Omar Al-Qattaa (dont le portrait figure d’ailleurs dans les pages intérieures du journal du 24 juillet) fait partie des derniers reporters présents à Gaza pour l’AFP. Habitant de l’enclave, il raconte avec quelques autres la guerre alors que la presse internationale ne peut y mettre les pieds. Dans un communiqué publié le 21 juillet, la société des journalistes de l’AFP a sonné l’alerte sur la situation de ses pigistes touchés eux aussi par le manque de nourriture et la crise humanitaire en cours. Dans ce contexte, Omar Al-Qatta, 35 ans, candidat au prix Pulitzer, livrait son témoignage et disait notamment manquer d’antalgiques pour soulager ses douleurs dorsales : «Je dois porter du matériel lourd, marcher des kilomètres […]. On ne peut plus se rendre sur les lieux de reportage, on n’a plus la force à cause de la faim.»

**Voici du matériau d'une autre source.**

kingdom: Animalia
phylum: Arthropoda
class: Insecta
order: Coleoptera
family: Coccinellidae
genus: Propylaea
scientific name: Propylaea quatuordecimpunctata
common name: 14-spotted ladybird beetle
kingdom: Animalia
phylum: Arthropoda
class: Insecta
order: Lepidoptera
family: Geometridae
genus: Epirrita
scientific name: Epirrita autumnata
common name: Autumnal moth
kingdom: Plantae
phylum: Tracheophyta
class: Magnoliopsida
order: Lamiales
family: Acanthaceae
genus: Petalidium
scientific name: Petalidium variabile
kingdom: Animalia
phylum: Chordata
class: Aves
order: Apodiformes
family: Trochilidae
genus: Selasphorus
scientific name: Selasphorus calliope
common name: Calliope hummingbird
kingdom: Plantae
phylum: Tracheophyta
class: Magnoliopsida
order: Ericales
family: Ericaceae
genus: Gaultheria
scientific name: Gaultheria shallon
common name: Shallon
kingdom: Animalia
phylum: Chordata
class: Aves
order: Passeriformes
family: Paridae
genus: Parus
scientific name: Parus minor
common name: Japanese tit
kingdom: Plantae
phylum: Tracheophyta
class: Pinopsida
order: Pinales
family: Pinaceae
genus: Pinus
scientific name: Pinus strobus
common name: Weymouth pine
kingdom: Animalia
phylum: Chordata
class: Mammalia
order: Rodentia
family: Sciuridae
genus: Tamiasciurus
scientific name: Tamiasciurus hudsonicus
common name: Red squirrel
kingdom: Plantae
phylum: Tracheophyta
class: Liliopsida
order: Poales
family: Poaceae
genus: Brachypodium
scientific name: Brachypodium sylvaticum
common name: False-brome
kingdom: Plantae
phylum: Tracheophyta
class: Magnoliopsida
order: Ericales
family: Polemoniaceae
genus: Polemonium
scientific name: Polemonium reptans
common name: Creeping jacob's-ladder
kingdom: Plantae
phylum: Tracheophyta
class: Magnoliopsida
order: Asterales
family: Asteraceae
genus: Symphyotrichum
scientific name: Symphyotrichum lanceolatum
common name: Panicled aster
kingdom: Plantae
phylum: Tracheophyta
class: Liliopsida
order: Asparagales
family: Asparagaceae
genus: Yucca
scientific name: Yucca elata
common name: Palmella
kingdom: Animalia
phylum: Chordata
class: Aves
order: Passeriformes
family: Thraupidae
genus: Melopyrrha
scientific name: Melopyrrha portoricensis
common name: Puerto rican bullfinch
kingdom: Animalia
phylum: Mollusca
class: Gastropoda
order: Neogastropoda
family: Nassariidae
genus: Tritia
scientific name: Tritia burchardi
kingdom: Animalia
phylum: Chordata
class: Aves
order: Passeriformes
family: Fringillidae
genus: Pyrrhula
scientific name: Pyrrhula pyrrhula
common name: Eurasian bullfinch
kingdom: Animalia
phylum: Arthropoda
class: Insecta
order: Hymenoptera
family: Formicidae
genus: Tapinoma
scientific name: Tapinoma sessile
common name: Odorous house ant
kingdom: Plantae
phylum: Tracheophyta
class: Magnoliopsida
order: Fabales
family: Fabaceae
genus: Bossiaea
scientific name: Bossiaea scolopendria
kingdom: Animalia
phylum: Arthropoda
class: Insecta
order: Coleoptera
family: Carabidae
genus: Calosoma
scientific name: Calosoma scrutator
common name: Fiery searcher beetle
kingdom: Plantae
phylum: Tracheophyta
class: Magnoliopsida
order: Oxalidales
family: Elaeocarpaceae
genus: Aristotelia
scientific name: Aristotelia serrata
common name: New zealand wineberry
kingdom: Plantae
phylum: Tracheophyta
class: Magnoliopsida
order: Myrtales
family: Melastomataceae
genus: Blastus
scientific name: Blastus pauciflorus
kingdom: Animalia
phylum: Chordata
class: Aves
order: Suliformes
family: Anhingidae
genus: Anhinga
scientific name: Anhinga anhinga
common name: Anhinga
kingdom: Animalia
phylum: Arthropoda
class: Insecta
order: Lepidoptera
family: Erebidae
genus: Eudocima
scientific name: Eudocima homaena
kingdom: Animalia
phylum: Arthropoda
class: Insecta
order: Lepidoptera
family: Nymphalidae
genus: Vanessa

Une famine réellement photographiée en 2016 au Yémen
Du reste, le photographe à qui la photo est faussement attribuée, Abduljabbar Zeyad, existe bien. Collaborateur de l’agence Reuters, il a réalisé des séries photographiques sur la famine au Yémen, publiées en septembre et octobre 2016, notamment dans la ville d’Al-Hodeïda. Le Yémen était alors touché par une guerre depuis 2015, face à l’Arabie Saoudite et ses alliés, visant à déloger les Houthis. Ses photos ont été publiées dans différents médias américains.
«Dans le service d’urgences pédiatriques de l’hôpital Thawra, dans le port d’Al-Hodeïda, de minuscules patients, la peau sur les os, se tordent de douleur dans leurs lits. Les couloirs et salles d’attente sont bondés de parents venus chercher de l’aide pour leurs enfants affamés et mourants», décrit l’article de Reuters accompagnant ses photos. Sur l’une des images, un enfant est assis sur les genoux de sa mère à l’hôpital. En 2017 sur le site de Reuters, une autre de ses photos montre une mère tenir son enfant, squelettique, dans ses bras.
Mise à jour : ajout du correctif de Grok, le 25 juillet à 18h40.